_Bereitgestellte Daten_:
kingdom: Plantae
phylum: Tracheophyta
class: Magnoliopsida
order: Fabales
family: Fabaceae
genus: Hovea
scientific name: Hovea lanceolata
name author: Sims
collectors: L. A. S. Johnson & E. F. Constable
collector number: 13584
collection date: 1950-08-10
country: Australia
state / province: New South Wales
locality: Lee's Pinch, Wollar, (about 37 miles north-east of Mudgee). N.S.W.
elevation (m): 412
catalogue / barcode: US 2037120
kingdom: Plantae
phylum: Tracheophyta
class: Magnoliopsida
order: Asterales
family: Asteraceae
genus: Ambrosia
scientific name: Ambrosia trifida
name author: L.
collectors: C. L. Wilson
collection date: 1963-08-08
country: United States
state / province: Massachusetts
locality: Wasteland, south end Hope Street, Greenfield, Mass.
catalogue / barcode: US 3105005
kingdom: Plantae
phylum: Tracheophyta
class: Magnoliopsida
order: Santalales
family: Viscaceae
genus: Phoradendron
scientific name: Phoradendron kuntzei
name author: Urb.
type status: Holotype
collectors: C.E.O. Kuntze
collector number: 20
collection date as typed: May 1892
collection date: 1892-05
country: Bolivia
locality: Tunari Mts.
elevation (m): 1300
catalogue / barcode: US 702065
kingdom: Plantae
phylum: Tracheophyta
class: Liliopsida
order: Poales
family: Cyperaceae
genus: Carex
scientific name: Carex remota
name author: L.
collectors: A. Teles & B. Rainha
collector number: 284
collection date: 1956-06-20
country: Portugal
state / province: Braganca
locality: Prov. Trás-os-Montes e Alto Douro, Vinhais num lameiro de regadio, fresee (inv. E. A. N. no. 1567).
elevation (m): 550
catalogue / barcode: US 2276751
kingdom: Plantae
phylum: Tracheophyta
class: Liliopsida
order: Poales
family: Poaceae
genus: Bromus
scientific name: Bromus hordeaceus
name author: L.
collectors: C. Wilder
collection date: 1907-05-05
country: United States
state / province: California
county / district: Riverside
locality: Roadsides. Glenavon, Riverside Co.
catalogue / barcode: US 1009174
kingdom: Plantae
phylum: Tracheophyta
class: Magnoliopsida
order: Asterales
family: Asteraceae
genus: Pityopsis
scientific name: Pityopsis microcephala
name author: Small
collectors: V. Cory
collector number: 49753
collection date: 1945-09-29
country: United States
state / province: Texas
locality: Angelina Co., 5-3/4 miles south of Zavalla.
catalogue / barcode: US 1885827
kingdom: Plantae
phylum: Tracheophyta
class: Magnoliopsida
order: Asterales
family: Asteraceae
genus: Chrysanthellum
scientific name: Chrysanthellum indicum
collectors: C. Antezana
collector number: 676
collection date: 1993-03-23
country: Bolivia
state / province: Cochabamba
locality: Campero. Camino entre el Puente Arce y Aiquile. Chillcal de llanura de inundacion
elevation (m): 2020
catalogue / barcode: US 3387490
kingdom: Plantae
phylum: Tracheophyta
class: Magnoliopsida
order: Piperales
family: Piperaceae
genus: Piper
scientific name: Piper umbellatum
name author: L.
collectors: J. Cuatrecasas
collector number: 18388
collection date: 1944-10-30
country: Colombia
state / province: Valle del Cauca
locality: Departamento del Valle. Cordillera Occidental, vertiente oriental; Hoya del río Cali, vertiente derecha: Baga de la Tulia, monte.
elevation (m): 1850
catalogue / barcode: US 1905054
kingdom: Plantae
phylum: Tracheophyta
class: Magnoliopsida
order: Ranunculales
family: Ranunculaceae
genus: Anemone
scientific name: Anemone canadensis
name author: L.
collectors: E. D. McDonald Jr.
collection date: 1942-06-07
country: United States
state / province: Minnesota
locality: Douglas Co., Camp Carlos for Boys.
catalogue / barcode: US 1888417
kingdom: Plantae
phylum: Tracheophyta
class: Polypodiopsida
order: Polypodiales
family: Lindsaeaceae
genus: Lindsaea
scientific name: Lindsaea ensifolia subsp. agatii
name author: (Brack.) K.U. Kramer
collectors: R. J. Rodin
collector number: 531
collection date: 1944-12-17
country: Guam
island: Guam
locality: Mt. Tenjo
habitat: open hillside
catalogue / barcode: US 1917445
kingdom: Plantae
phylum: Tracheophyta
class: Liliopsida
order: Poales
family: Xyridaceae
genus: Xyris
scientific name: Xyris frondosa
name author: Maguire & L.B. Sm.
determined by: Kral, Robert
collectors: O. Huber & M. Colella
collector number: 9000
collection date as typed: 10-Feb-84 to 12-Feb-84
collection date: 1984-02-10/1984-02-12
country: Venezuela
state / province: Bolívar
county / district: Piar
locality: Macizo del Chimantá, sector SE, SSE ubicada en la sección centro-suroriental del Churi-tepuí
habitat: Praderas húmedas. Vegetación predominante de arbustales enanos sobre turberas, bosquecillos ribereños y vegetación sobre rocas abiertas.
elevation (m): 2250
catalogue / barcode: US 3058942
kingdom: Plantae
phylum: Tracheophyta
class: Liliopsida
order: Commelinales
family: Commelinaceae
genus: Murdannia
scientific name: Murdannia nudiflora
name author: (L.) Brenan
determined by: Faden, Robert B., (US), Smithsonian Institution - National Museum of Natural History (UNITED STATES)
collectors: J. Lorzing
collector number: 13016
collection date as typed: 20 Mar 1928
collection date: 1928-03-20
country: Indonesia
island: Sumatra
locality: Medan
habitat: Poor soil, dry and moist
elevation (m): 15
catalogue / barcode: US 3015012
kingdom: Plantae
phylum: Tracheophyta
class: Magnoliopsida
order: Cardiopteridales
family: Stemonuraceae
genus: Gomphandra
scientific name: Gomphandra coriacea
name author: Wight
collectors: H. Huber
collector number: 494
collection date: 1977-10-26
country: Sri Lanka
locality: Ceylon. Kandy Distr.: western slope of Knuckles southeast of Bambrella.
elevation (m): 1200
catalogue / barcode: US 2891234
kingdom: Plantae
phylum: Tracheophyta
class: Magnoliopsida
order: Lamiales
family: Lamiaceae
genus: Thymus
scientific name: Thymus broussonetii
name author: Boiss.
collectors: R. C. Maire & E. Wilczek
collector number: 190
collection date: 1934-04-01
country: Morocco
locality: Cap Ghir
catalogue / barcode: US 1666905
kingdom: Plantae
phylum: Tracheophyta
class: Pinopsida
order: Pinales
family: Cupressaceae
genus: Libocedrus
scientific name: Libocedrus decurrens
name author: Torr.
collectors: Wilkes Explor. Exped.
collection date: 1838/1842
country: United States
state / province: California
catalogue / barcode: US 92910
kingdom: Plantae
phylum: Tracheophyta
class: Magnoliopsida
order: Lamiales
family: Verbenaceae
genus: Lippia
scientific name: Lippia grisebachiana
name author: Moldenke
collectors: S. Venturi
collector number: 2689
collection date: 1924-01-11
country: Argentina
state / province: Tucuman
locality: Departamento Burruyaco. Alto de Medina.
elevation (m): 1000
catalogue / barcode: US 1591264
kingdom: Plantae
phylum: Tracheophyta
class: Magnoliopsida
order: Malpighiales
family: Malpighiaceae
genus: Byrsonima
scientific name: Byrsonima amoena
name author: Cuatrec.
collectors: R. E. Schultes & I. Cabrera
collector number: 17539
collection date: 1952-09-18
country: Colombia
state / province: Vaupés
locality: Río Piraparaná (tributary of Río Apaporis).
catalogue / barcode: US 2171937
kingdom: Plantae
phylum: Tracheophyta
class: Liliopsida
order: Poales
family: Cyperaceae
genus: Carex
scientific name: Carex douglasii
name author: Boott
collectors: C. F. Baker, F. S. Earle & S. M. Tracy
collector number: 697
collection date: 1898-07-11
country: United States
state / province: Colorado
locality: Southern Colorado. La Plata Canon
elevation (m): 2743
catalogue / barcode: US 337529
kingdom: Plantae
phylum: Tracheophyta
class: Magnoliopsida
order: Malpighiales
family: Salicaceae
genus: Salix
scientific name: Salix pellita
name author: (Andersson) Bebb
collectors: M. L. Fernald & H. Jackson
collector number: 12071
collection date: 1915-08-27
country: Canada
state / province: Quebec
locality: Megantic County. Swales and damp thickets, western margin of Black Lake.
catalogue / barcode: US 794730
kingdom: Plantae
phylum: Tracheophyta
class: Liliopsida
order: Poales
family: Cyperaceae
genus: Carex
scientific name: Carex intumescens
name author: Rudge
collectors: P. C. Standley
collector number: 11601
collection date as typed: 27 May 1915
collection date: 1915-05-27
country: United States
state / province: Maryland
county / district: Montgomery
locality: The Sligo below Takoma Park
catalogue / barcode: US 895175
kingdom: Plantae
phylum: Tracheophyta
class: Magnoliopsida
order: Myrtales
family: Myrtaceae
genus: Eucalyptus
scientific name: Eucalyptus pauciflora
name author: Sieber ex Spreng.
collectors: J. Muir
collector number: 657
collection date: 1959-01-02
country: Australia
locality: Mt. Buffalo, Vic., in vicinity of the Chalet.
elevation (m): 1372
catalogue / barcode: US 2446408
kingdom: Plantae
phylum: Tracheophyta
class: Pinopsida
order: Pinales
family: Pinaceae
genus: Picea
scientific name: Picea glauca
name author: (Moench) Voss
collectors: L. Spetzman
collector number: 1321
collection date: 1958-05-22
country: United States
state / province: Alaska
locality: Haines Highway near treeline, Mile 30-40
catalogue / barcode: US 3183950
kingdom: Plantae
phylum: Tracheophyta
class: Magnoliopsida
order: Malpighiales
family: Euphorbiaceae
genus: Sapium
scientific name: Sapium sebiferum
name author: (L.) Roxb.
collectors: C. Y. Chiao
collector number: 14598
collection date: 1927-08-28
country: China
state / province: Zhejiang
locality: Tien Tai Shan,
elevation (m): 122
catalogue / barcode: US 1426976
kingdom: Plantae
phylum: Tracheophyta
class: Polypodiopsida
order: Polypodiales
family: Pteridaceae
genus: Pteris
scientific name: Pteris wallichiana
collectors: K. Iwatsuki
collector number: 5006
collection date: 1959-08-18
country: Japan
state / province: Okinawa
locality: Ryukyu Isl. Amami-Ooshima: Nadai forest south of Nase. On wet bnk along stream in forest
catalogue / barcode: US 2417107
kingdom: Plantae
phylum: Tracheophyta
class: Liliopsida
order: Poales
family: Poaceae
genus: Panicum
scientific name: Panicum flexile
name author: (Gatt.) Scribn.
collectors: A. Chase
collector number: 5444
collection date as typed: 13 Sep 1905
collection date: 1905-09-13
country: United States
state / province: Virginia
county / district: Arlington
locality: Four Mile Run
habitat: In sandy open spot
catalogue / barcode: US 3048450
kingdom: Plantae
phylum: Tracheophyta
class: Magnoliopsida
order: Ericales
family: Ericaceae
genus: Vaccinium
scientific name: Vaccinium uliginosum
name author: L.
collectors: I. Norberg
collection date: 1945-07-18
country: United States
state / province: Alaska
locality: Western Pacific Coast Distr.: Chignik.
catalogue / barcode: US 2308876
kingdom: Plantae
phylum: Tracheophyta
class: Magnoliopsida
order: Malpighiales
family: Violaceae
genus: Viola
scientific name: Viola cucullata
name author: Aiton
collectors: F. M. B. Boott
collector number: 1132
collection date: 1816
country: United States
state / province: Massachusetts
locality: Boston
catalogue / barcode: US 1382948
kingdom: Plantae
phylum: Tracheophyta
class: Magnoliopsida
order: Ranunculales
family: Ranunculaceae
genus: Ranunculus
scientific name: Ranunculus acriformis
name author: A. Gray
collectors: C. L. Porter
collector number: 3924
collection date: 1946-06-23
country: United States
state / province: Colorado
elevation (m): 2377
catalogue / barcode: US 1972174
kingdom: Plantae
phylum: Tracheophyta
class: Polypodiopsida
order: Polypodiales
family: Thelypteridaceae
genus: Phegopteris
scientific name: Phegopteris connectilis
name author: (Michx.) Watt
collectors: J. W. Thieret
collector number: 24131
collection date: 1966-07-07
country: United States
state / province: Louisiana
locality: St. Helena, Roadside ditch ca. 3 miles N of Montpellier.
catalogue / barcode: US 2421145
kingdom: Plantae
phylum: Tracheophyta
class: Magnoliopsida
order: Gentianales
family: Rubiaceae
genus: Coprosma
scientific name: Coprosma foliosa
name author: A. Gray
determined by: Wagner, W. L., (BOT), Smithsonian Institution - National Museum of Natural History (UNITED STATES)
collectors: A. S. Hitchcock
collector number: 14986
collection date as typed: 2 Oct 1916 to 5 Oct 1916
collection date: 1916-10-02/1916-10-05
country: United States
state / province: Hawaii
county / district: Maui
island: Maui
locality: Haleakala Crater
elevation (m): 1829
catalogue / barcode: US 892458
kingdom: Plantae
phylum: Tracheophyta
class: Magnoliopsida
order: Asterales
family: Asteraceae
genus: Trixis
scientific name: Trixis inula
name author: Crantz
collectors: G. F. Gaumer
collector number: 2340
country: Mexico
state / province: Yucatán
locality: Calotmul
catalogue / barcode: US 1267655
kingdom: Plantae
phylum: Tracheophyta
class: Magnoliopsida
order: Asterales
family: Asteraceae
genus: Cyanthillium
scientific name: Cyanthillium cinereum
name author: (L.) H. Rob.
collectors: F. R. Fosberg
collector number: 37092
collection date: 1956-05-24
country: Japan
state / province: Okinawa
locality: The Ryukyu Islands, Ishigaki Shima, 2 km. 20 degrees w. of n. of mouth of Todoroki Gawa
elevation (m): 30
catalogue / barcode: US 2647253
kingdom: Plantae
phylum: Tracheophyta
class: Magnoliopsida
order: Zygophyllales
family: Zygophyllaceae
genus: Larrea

_Ziel_:
Geben Sie die Datensätze ab der ersten Zeile bis einschließlich der Zeile mit „state / province: New South Wales“ unverändert wieder.

_Lösung_:
kingdom: Plantae
phylum: Tracheophyta
class: Magnoliopsida
order: Fabales
family: Fabaceae
genus: Hovea
scientific name: Hovea lanceolata
name author: Sims
collectors: L. A. S. Johnson & E. F. Constable
collector number: 13584
collection date: 1950-08-10
country: Australia
state / province: New South Wales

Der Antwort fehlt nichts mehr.